What to do ->
#1 Answer these questions from the text on the C5-epimerase, each on its own line:
(a) From which two sources were the epimerase preparations taken?
(b) By what method was the polysaccharide N-deacetylated?
(c) How did the apparent K(m) values change as enzyme concentration rose?
#2 Please reproduce the part of the text on the C5-epimerase that opens with the words containing "Biosynthesis of heparin/heparan" and closes with "polysaccharide as substrates.".

Supplied text ->
Biosynthesis of heparin/heparan sulfate: kinetic studies of the glucuronyl C5-epimerase with N-sulfated derivatives of the Escherichia coli K5 capsular polysaccharide as substrates.

The D-glucuronyl C5-epimerase involved in the biosynthesis of heparin and heparan sulfate was investigated with focus on its substrate specificity, its kinetic properties, and a comparison of epimerase preparations from the Furth mastocytoma and bovine liver, which synthesize heparin and heparan sulfate, respectively. New substrates for the epimerase were prepared from the capsular polysaccharide of Escherichia coli K5, which had been labeled at C5 of its D-glucuronic and N-acetyl-D-glucosamine moieties by growing the bacteria in the presence of D-[5-(3)H]glucose. Following complete or partial ( approximately 50%) N-deacetylation of the polysaccharide by hydrazinolysis, the free amino groups were sulfated by treatment with trimethylamine.SO(3)complex, which yielded products that were recognized as substrates by the epimerase and released tritium from C5 of the D-glucuronyl residues upon incubation with the enzyme. Comparison of the kinetic properties of the two substrates showed that the fully N-sulfated derivative was the best substrate in terms of its K(m)value, which was significantly lower than that of its partially N-acetylated counterpart. The V(max)values for the E.coli polysaccharide derivatives were essentially the same but were both lower than that of the O-desulfated [(3)H]heparin used in our previous studies. Surprisingly, the apparent K(m)values for all three substrates increased with increasing enzyme concentration. The reason for this phenomenon is not entirely clear at present. Partially purified C5-epimerase preparations from the Furth mastocytoma and bovine liver, respectively, behaved similarly in terms of their reactivity towards the various substrates, but the variation in apparent K(m)values with enzyme concentration precluded a detailed comparison of their kinetic properties.

Supplied records ->
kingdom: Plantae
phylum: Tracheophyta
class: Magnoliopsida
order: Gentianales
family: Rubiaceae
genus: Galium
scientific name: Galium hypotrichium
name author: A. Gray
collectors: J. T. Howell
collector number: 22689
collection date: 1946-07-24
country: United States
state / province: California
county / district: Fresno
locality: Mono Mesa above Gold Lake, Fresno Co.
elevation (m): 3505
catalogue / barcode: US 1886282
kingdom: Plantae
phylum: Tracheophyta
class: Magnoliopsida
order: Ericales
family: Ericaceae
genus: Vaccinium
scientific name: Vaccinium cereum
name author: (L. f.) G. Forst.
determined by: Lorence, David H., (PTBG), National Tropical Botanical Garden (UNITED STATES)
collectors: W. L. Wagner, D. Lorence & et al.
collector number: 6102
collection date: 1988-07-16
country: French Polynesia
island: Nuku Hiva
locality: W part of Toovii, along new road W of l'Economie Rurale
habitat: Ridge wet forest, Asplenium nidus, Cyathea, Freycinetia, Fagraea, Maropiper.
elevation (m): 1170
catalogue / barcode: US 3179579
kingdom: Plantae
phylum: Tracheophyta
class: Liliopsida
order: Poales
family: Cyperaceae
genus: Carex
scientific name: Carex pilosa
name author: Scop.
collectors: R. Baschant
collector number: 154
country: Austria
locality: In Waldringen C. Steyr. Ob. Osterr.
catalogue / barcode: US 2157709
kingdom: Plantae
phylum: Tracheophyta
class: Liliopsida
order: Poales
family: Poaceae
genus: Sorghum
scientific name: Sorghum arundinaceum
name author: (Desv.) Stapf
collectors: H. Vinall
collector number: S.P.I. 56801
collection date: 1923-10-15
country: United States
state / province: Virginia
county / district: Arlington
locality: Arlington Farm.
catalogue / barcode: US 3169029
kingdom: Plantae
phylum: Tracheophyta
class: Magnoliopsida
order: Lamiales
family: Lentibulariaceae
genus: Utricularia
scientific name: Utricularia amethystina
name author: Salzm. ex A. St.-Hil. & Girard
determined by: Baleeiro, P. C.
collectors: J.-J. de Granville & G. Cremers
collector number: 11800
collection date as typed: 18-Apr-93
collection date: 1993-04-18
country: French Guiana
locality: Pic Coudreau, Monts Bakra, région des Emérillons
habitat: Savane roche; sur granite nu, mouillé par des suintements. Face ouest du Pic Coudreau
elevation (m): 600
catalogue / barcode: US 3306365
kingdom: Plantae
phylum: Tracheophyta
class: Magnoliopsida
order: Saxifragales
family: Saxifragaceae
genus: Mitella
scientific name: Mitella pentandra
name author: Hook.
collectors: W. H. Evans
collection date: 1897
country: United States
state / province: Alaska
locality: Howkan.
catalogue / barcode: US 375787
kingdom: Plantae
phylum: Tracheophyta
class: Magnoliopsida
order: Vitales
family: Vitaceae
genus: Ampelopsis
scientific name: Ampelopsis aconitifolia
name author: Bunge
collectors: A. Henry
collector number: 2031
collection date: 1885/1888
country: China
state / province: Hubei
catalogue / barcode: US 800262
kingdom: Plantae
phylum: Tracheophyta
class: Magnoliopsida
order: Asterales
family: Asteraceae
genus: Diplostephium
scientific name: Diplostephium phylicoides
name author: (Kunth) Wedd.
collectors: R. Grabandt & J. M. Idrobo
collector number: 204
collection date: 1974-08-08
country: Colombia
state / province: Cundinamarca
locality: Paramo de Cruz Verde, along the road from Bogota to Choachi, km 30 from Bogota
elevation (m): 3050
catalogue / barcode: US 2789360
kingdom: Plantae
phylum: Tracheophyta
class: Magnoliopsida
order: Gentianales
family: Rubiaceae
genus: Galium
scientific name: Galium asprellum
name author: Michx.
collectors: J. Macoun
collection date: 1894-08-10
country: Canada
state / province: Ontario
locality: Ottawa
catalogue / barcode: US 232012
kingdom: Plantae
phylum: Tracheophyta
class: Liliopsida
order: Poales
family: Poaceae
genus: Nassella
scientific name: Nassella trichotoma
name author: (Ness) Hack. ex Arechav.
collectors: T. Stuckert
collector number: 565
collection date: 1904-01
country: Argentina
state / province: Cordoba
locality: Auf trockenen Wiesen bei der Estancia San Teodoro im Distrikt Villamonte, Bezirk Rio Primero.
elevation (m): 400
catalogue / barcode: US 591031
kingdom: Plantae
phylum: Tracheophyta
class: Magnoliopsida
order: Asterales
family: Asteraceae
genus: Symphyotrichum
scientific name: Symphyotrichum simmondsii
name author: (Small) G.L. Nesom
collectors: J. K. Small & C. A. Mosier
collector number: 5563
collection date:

Expected responses ->
#1
(a) The Furth mastocytoma and bovine liver
(b) Hydrazinolysis
(c) They increased

#2
Biosynthesis of heparin/heparan sulfate: kinetic studies of the glucuronyl C5-epimerase with N-sulfated derivatives of the Escherichia coli K5 capsular polysaccharide as substrates.